** AVAILABLE DATA follows **

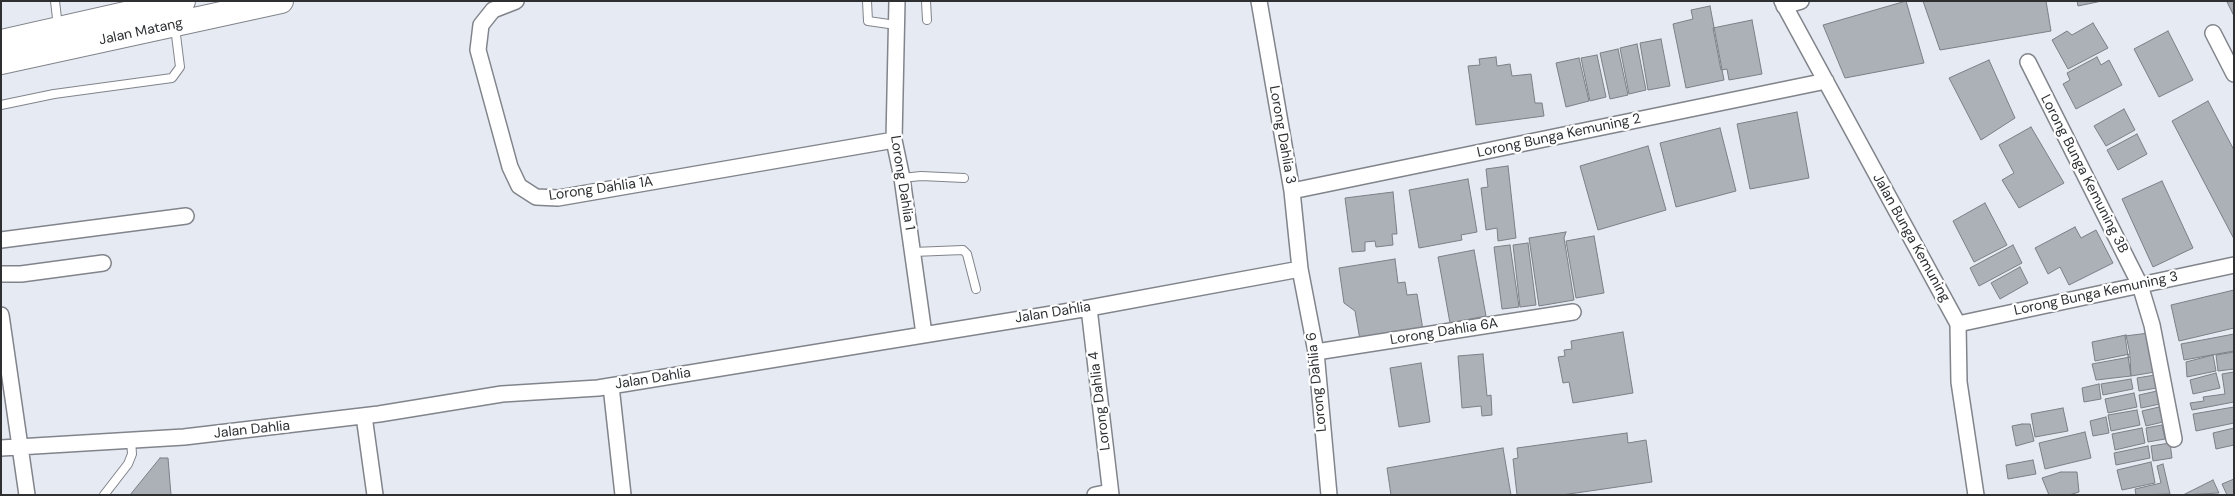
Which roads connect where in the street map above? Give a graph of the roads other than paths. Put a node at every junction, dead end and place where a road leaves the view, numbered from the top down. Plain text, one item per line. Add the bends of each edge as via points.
1 (55, 1) edge
2 (183, 1) edge
3 (282, 1) edge
4 (516, 1) edge
5 (867, 1) edge
6 (897, 1) edge
7 (926, 1) edge
8 (1259, 1) edge
9 (1801, 1) edge
10 (1783, 3) edge
11 (927, 20) dead end
12 (896, 24) junction
13 (175, 25) junction
14 (59, 29) junction
15 (2213, 32) dead end
16 (1, 42) edge
17 (1, 62) edge
18 (2028, 62) dead end
19 (2234, 74) edge
20 (1826, 81) junction
21 (1, 105) edge
22 (894, 140) junction
23 (902, 178) junction
24 (964, 178) dead end
25 (1292, 191) junction
26 (186, 216) dead end
27 (1, 240) edge
28 (912, 252) junction
29 (103, 263) dead end
30 (2234, 265) edge
31 (1300, 269) junction
32 (1, 274) edge
33 (2140, 285) junction
34 (976, 289) dead end
35 (1089, 308) junction
36 (1572, 312) dead end
37 (1, 315) edge
38 (1958, 324) junction
39 (924, 334) junction
40 (1316, 352) junction
41 (611, 386) junction
42 (364, 416) junction
43 (2174, 439) dead end
44 (131, 440) junction
45 (21, 445) junction
46 (1, 448) edge
47 (1110, 493) edge
48 (27, 495) edge
49 (104, 495) edge
50 (375, 495) edge
51 (623, 495) edge
52 (1095, 495) edge
53 (1329, 495) edge
54 (1976, 495) edge

1 - 14 lane
2 - 14 main road, Jalan Matang
3 - 13 main road, Jalan Matang
4 - 22 street, Lorong Dahlia 1A via 493,10 481,25 478,50 510,167 519,186 536,197 558,198
5 - 12 lane via 868,22
6 - 12 street, Lorong Dahlia 1
7 - 11 lane
8 - 25 street, Lorong Dahlia 3
9 - 10 street
10 - 20 street, Jalan Bunga Kemuning
12 - 22 street, Lorong Dahlia 1
13 - 17 main road, Jalan Matang
13 - 21 lane via 180,66 172,78 54,94
14 - 16 main road, Jalan Matang
15 - 19 street
18 - 33 street, Lorong Bunga Kemuning 3B
20 - 25 street, Lorong Bunga Kemuning 2
20 - 38 street, Jalan Bunga Kemuning
22 - 23 street, Lorong Dahlia 1
23 - 24 lane
23 - 28 street, Lorong Dahlia 1
25 - 31 street, Lorong Dahlia 3
26 - 27 street
28 - 34 lane via 963,250 967,254
28 - 39 street, Lorong Dahlia 1
29 - 32 street
30 - 33 street, Lorong Bunga Kemuning 3
31 - 35 street, Jalan Dahlia
31 - 40 street, Lorong Dahlia 6
33 - 38 street, Lorong Bunga Kemuning 3
33 - 43 street, Lorong Bunga Kemuning 3B via 2152,325
35 - 39 street, Jalan Dahlia
35 - 47 street, Lorong Dahlia 4
36 - 40 street, Lorong Dahlia 6A
37 - 45 street
38 - 54 street, Jalan Bunga Kemuning via 1959,382
39 - 41 street, Jalan Dahlia
40 - 53 street, Lorong Dahlia 6
41 - 42 street, Jalan Dahlia via 502,394
41 - 51 street
42 - 44 street, Jalan Dahlia
42 - 50 street
44 - 45 street, Jalan Dahlia
44 - 49 lane via 132,454 128,464
45 - 46 street, Jalan Dahlia
45 - 48 street
47 - 52 street

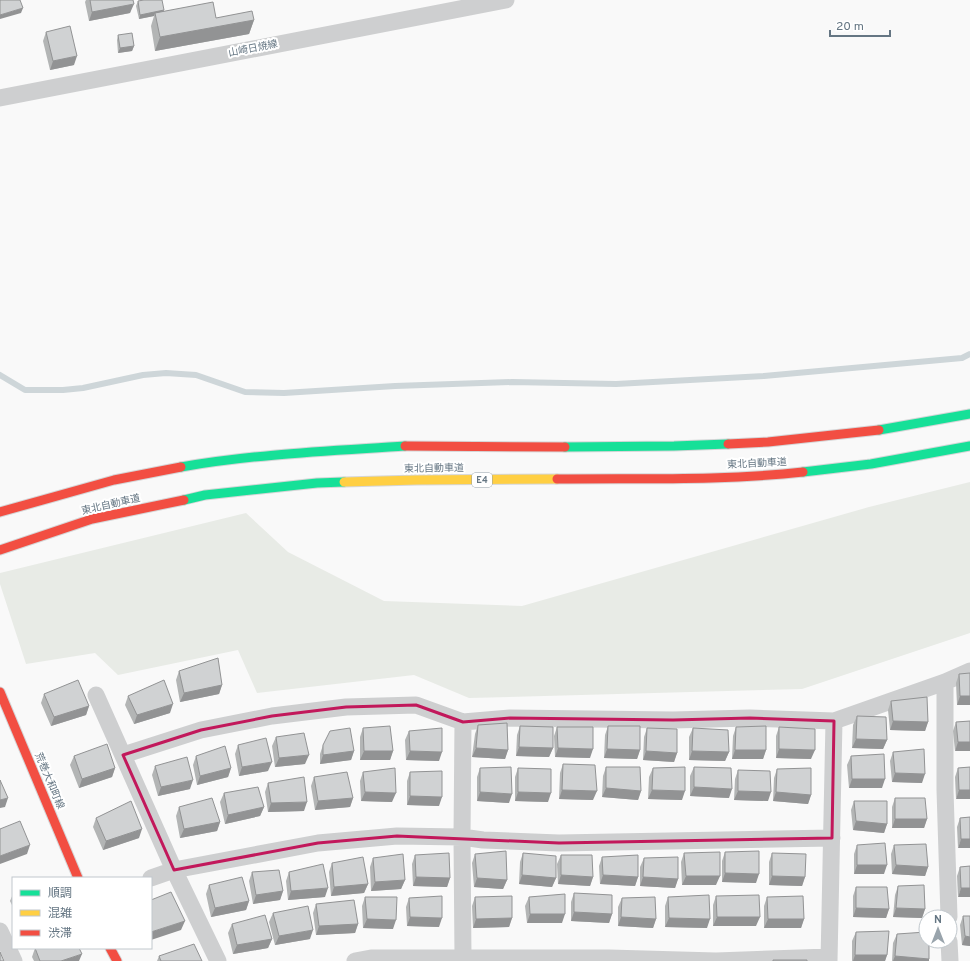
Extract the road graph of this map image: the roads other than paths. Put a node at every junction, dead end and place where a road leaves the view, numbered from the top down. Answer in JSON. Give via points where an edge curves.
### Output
{"nodes":[{"id":1,"x":506,"y":0,"type":"edge"},
{"id":2,"x":0,"y":98,"type":"edge"},
{"id":3,"x":970,"y":414,"type":"edge"},
{"id":4,"x":970,"y":446,"type":"edge"},
{"id":5,"x":0,"y":512,"type":"edge"},
{"id":6,"x":0,"y":550,"type":"edge"},
{"id":7,"x":970,"y":671,"type":"edge"},
{"id":8,"x":945,"y":682,"type":"junction"},
{"id":9,"x":0,"y":692,"type":"edge"},
{"id":10,"x":96,"y":695,"type":"dead end"},
{"id":11,"x":834,"y":721,"type":"junction"},
{"id":12,"x":463,"y":722,"type":"junction"},
{"id":13,"x":122,"y":755,"type":"junction"},
{"id":14,"x":462,"y":837,"type":"junction"},
{"id":15,"x":832,"y":838,"type":"junction"},
{"id":16,"x":174,"y":870,"type":"junction"},
{"id":17,"x":78,"y":877,"type":"edge"},
{"id":18,"x":152,"y":878,"type":"edge"},
{"id":19,"x":948,"y":909,"type":"edge"},
{"id":20,"x":0,"y":931,"type":"edge"},
{"id":21,"x":111,"y":949,"type":"edge"},
{"id":22,"x":949,"y":949,"type":"edge"},
{"id":23,"x":463,"y":958,"type":"junction"},
{"id":24,"x":829,"y":959,"type":"edge"},
{"id":25,"x":609,"y":960,"type":"edge"},
{"id":26,"x":14,"y":961,"type":"edge"},
{"id":27,"x":117,"y":961,"type":"edge"},
{"id":28,"x":218,"y":961,"type":"edge"},
{"id":29,"x":355,"y":961,"type":"edge"},
{"id":30,"x":716,"y":961,"type":"edge"},
{"id":31,"x":950,"y":961,"type":"edge"}],
"edges":[{"from":1,"to":2,"type":"street","name":"山崎日焼線"},
{"from":3,"to":5,"type":"main road","via":[[866,432],[768,442],[658,446],[413,446],[292,453],[210,462],[114,480]]},
{"from":4,"to":6,"type":"main road","name":"東北自動車道","number":"E4","via":[[871,464],[773,475],[589,480],[417,480],[309,484],[206,495],[100,518]]},
{"from":7,"to":8,"type":"street"},
{"from":8,"to":11,"type":"street"},
{"from":8,"to":19,"type":"street"},
{"from":9,"to":17,"type":"main road","name":"荒巻大和町線"},
{"from":10,"to":13,"type":"street"},
{"from":11,"to":12,"type":"street","via":[[750,718],[510,718]]},
{"from":11,"to":15,"type":"street"},
{"from":12,"to":13,"type":"street","via":[[416,705],[346,707],[272,716],[201,730]]},
{"from":12,"to":14,"type":"street"},
{"from":13,"to":16,"type":"street"},
{"from":14,"to":15,"type":"street","via":[[559,843]]},
{"from":14,"to":16,"type":"street","via":[[397,836],[318,843]]},
{"from":14,"to":23,"type":"street"},
{"from":15,"to":24,"type":"street"},
{"from":16,"to":18,"type":"street"},
{"from":16,"to":28,"type":"street"},
{"from":20,"to":26,"type":"street"},
{"from":21,"to":27,"type":"main road"},
{"from":22,"to":31,"type":"street"},
{"from":23,"to":25,"type":"street"},
{"from":23,"to":29,"type":"street","via":[[371,958]]},
{"from":24,"to":30,"type":"street"},
{"from":25,"to":30,"type":"street"}]}
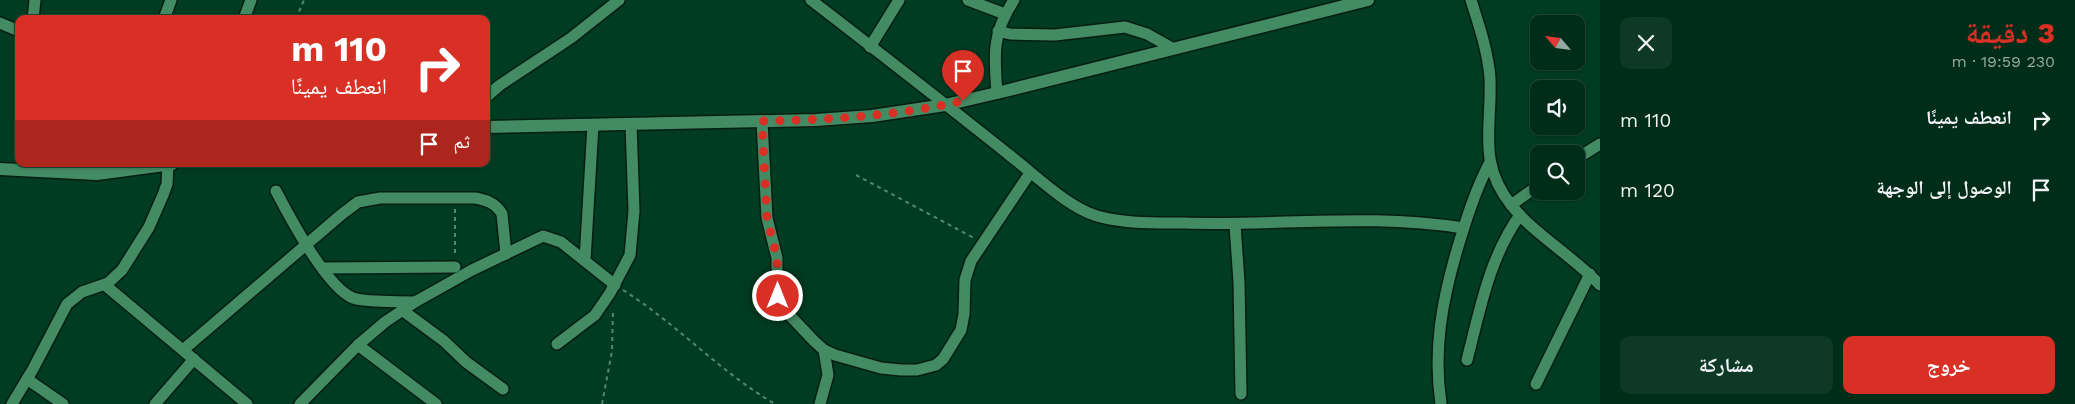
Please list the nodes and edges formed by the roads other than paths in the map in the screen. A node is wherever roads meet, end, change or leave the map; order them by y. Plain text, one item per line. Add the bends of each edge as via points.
1 (171, 0) edge
2 (251, 0) edge
3 (619, 0) edge
4 (811, 0) edge
5 (899, 0) edge
6 (968, 0) edge
7 (1014, 0) edge
8 (1368, 0) edge
9 (1471, 0) edge
10 (33, 1) edge
11 (1005, 14) junction
12 (33, 15) edge
13 (165, 15) edge
14 (245, 15) edge
15 (0, 23) edge
16 (15, 29) edge
17 (998, 31) junction
18 (870, 47) junction
19 (1172, 48) junction
20 (998, 93) junction
21 (490, 94) edge
22 (945, 105) junction
23 (762, 121) junction
24 (631, 124) junction
25 (593, 125) junction
26 (490, 127) edge
27 (1600, 144) edge
28 (1585, 153) edge
29 (1489, 164) junction
30 (23, 167) edge
31 (127, 167) edge
32 (170, 167) edge
33 (0, 169) edge
34 (98, 169) edge
35 (1030, 173) junction
36 (276, 191) dead end
37 (1530, 191) edge
38 (1511, 205) junction
39 (1520, 215) junction
40 (1235, 225) junction
41 (1463, 228) junction
42 (307, 245) junction
43 (506, 254) junction
44 (585, 260) junction
45 (455, 267) road end
46 (323, 268) junction
47 (1590, 274) junction
48 (105, 285) junction
49 (1600, 285) edge
50 (612, 289) junction
51 (415, 302) junction
52 (402, 310) junction
53 (557, 344) dead end
54 (358, 345) junction
55 (183, 350) junction
56 (824, 350) junction
57 (194, 359) junction
58 (1467, 360) dead end
59 (27, 379) junction
60 (1536, 384) dead end
61 (503, 389) dead end
62 (1241, 394) dead end
63 (12, 404) edge
64 (63, 404) edge
65 (155, 404) edge
66 (247, 404) edge
67 (300, 404) edge
68 (436, 404) edge
69 (820, 404) edge
70 (1441, 404) edge

1 - 13 street
2 - 14 street
3 - 21 street via 571,38
4 - 18 street
5 - 18 street
6 - 11 street
7 - 11 street
8 - 19 street
9 - 29 street via 1490,77
10 - 12 street
11 - 17 street
15 - 16 street
17 - 19 street via 1055,35 1125,27
17 - 20 street via 995,50
18 - 22 street
19 - 20 street
20 - 22 street
22 - 23 street via 872,116
22 - 35 street
23 - 24 street
23 - 56 street via 767,218 777,258 778,296 785,312
24 - 25 street
24 - 50 street via 632,245
25 - 26 street
25 - 44 street
27 - 28 street
29 - 38 street
29 - 41 street
30 - 33 street
30 - 34 street
31 - 34 street
32 - 48 street via 167,184 149,227 122,270
35 - 40 street via 1070,202 1103,217
35 - 56 street via 966,272 961,330 943,359 930,368 901,370
36 - 42 street
37 - 38 street
38 - 39 street
39 - 47 street
39 - 58 street via 1500,248 1488,280
40 - 41 street via 1410,222
40 - 62 street
41 - 70 street via 1438,333
42 - 43 street via 358,202 380,198 481,199 499,208
42 - 46 street
42 - 55 street
43 - 44 street via 529,241 548,236
43 - 51 street
44 - 50 street
45 - 46 street
46 - 51 street via 350,297
47 - 49 street
47 - 60 street
48 - 55 street
48 - 59 street via 82,292 67,304
50 - 53 street via 595,315
51 - 52 street
52 - 54 street
52 - 61 street
54 - 67 street
54 - 68 street
55 - 57 street
56 - 69 street via 828,375
57 - 65 street
57 - 66 street
59 - 63 street
59 - 64 street

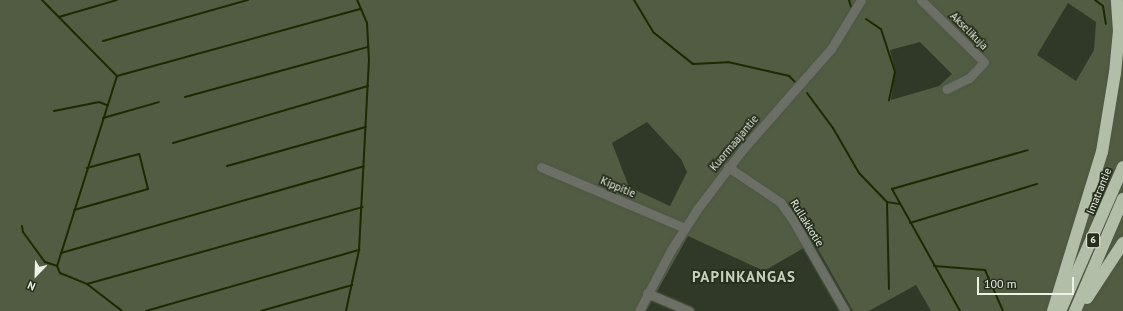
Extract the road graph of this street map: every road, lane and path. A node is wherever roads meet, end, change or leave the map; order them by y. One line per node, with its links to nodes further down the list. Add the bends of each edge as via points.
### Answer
1 (861, 0): 6 (street, Kuormaajantie, via 831,49)
2 (921, 0): 4 (street, Akselikuja, via 984,62 969,78)
3 (1117, 0): 15 (highway, via 1119,31 1115,73 1102,152)
4 (946, 89)
5 (541, 167): 9 (street, Kippitie)
6 (728, 167): 9 (street, Kuormaajantie); 14 (street, Rullakkotie, via 780,202)
7 (1123, 167): 16 (highway, Imatrantie / 6)
8 (1123, 199): 17 (highway, 6)
9 (685, 228): 11 (street, Kuormaajantie)
10 (1123, 243): 18 (highway)
11 (647, 293): 12 (street, Kuormaajantie); 13 (street)
12 (639, 311)
13 (689, 311)
14 (845, 311)
15 (1053, 311)
16 (1060, 311)
17 (1075, 311)
18 (1079, 311)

** End of AVAILABLE DATA **

PROBLEM DETAILS:
The answer should be one number, the count of lines in this material that include the word "main".

WORKED SOLUTION:
8